Skip to content

Interactive Jobs

Allocation

salloc is used to allocate resources in real time to run an interactive batch job. Typically, this is used to allocate resources and spawn a shell. The shell is then used to execute srun commands to launch parallel tasks.

"interactive" QOS on Perlmutter

Perlmutter has a dedicated interactive QOS to support medium-length interactive work. This queue is intended to deliver nodes for interactive use within 6 minutes of the job request.

Warning

On Perlmutter, if you have not set a default account, salloc may fail with the following error message:

salloc: error: Job request does not match any supported policy.
salloc: error: Job submit/allocate failed: Unspecified error

Perlmutter GPU nodes

salloc --nodes 1 --qos interactive --time 01:00:00 --constraint gpu --gpus 4 --account=mxxxx

When using srun, you must explicitly request for GPU resources

One must use the --gpus (-G), --gpus-per-node, or --gpus-per-task flag to make the allocated node's GPUs visible to your srun command.

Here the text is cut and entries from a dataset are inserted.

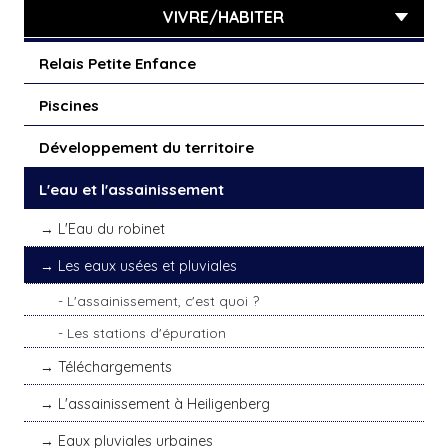
VIVRE/HABITER
Relais Petite Enfance
Piscines
Développement du territoire
L'eau et l'assainissement
L'Eau du robinet
Les eaux usées et pluviales
L'assainissement, c'est quoi ?
Les stations d'épuration
Téléchargements
L'assainissement à Heiligenberg
Eaux pluviales urbaines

Otherwise, you will see errors / complaints similar to:

 no CUDA-capable device is detected

 No Cuda device found

When requesting for an interactive node on the Perlmutter GPU compute nodes

One must use the project name that ends in _g (e.g., mxxxx_g) to submit any jobs to run on the Perlmutter GPU nodes. The -C (constraint flag) must also be set to GPUs for any interactive jobs (-C gpu or --constraint gpu).

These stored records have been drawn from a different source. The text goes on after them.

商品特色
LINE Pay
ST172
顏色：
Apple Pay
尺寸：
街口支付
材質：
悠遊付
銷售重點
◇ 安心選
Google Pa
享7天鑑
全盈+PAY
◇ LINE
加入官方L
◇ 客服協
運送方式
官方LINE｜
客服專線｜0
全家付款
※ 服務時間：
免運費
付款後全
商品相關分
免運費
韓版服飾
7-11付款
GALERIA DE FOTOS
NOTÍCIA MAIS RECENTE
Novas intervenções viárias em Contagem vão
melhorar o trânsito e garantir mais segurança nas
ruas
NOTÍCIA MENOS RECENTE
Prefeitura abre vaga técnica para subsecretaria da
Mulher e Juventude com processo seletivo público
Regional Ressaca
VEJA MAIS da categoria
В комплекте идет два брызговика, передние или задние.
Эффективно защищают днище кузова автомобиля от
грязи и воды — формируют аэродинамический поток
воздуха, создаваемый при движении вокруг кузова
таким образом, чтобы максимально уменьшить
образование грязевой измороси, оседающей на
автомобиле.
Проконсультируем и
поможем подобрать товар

Otherwise, you will notice errors such as:

sbatch: error: Job request does not match any supported policy.
sbatch: error: Batch job submission failed: Unspecified error

Perlmutter CPU nodes

salloc --nodes 1 --qos interactive --time 01:00:00 --constraint cpu --account=mxxxx

Perlmutter "debug" QoS

To get access to CPU node, you can run the following command:

salloc --nodes 1 --qos debug --time 20:00 --constraint cpu --account=mxxxx

For GPU node, you can run:

salloc --nodes 1 --qos debug --time 20:00 --constraint gpu --account=mxxxx

Limits

There is a 6 minute limit on the time to wait for an interactive job, if reservation is not granted within the allotted time, the job will be cancelled.

There is a maximum node limit of 4 nodes for interactive jobs on both cpu and gpu partitions. For more details see QOS Limits and Charges.